Thursday 28 February 2013

Going Off Piste in Wiltshire


And so to High Wycombe where Daughter no 2 was moving across town.  I suppose the name of the place should have been an advance warning, but my poor arthritickal knees did find climbing flights and flights of stairs of houses built into steep hillsides whilst ferrying various boxes of possessions to and fro quite exacting.  I think the new abode will be OK, though, as while the man from letting agency was going around with the inventory, I watched a red kite circling over the houses opposite.  Has to be a good omen.  Unless you are a vole or something.

Driving off piste down country lanes in the early hours of this morning - two sections of the M4 westbound were closed completely for roadworks and no one had bothered with diversion signs, of course - I was struck by the fact that although I had no real idea where I was, even in the dark there were indications.  Admittedly the banks of snowdrops could have been anywhere, but red brick and thatch (so different from Devon's cob) spoke loudly of rural Wiltshire, and when I saw how much gleamier the soil of the rougher tracks were, I recalled the etcher Robin Tanner's love of the old chalk roads of that county.  Isn't it wonderful how places wear their vernacularity even in darkness.  And if that word doesn't exist, it should do.  

Anyhow, it reminded me of the poem 'Earthed' by U A Fanthorpe, which she describes as a love poem to the various places she'd lived in England.   I've blogged about before but I love it so here it is again.
━━━━━━━━
== ASSIGNMENT A ==
Rescale the rows in the stretch from the line containing "right hip: (237, 777, 6)" through the end of the rows, and output those lines only. Keep the person headings with their boxes as they are, and multiply each keypoint's x and y pixel coordinates and depth value by 0.85, rounding to whole numbers with halves rounded up.
The blog post has no connection to the rows that follow.

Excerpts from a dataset
━━━━━━━━
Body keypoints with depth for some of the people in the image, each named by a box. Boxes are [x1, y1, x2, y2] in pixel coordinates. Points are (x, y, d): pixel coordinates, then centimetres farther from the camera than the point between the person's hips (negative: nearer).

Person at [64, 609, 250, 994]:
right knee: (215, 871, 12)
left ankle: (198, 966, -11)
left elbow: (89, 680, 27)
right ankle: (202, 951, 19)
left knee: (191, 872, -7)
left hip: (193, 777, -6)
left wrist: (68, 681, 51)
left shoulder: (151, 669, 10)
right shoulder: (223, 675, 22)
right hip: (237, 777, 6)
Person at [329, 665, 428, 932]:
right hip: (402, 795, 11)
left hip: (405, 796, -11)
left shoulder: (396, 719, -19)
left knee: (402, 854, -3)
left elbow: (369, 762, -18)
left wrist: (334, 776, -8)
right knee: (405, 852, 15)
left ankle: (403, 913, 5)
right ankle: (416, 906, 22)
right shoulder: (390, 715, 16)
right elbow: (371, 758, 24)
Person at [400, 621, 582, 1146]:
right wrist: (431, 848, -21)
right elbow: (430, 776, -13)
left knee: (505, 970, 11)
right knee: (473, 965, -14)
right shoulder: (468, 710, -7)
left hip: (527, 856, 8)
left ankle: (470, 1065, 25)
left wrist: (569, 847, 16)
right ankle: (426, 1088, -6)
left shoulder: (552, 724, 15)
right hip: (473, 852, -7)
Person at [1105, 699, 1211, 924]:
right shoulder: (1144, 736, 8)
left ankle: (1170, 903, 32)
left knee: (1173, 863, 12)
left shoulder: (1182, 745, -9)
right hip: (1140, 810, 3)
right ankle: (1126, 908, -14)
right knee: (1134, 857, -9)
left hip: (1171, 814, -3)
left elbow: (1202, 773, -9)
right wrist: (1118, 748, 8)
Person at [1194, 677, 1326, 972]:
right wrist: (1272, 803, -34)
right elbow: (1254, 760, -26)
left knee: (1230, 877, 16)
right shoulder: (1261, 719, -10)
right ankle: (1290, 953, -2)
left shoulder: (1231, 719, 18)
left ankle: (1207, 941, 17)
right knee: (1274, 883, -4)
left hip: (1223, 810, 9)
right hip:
━━━━━━━━
== ASSIGNMENT B ==
Echo the blog post about driving through Wiltshire word for word.

== WRITTEN ANSWER A ==
right hip: (201, 660, 5)
Person at [329, 665, 428, 932]:
right hip: (342, 676, 9)
left hip: (344, 677, -9)
left shoulder: (337, 611, -16)
left knee: (342, 726, -3)
left elbow: (314, 648, -15)
left wrist: (284, 660, -7)
right knee: (344, 724, 13)
left ankle: (343, 776, 4)
right ankle: (354, 770, 19)
right shoulder: (332, 608, 14)
right elbow: (315, 644, 20)
Person at [400, 621, 582, 1146]:
right wrist: (366, 721, -18)
right elbow: (366, 660, -11)
left knee: (429, 825, 9)
right knee: (402, 820, -12)
right shoulder: (398, 604, -6)
left hip: (448, 728, 7)
left ankle: (400, 905, 21)
left wrist: (484, 720, 14)
right ankle: (362, 925, -5)
left shoulder: (469, 615, 13)
right hip: (402, 724, -6)
Person at [1105, 699, 1211, 924]:
right shoulder: (972, 626, 7)
left ankle: (995, 768, 27)
left knee: (997, 734, 10)
left shoulder: (1005, 633, -8)
right hip: (969, 689, 3)
right ankle: (957, 772, -12)
right knee: (964, 728, -8)
left hip: (995, 692, -3)
left elbow: (1022, 657, -8)
right wrist: (950, 636, 7)
Person at [1194, 677, 1326, 972]:
right wrist: (1081, 683, -29)
right elbow: (1066, 646, -22)
left knee: (1046, 745, 14)
right shoulder: (1072, 611, -9)
right ankle: (1097, 810, -2)
left shoulder: (1046, 611, 15)
left ankle: (1026, 800, 14)
right knee: (1083, 751, -3)
left hip: (1040, 689, 8)
right hip:

== WRITTEN ANSWER B ==
Thursday 28 February 2013

Going Off Piste in Wiltshire


And so to High Wycombe where Daughter no 2 was moving across town.  I suppose the name of the place should have been an advance warning, but my poor arthritickal knees did find climbing flights and flights of stairs of houses built into steep hillsides whilst ferrying various boxes of possessions to and fro quite exacting.  I think the new abode will be OK, though, as while the man from letting agency was going around with the inventory, I watched a red kite circling over the houses opposite.  Has to be a good omen.  Unless you are a vole or something.

Driving off piste down country lanes in the early hours of this morning - two sections of the M4 westbound were closed completely for roadworks and no one had bothered with diversion signs, of course - I was struck by the fact that although I had no real idea where I was, even in the dark there were indications.  Admittedly the banks of snowdrops could have been anywhere, but red brick and thatch (so different from Devon's cob) spoke loudly of rural Wiltshire, and when I saw how much gleamier the soil of the rougher tracks were, I recalled the etcher Robin Tanner's love of the old chalk roads of that county.  Isn't it wonderful how places wear their vernacularity even in darkness.  And if that word doesn't exist, it should do.  

Anyhow, it reminded me of the poem 'Earthed' by U A Fanthorpe, which she describes as a love poem to the various places she'd lived in England.   I've blogged about before but I love it so here it is again.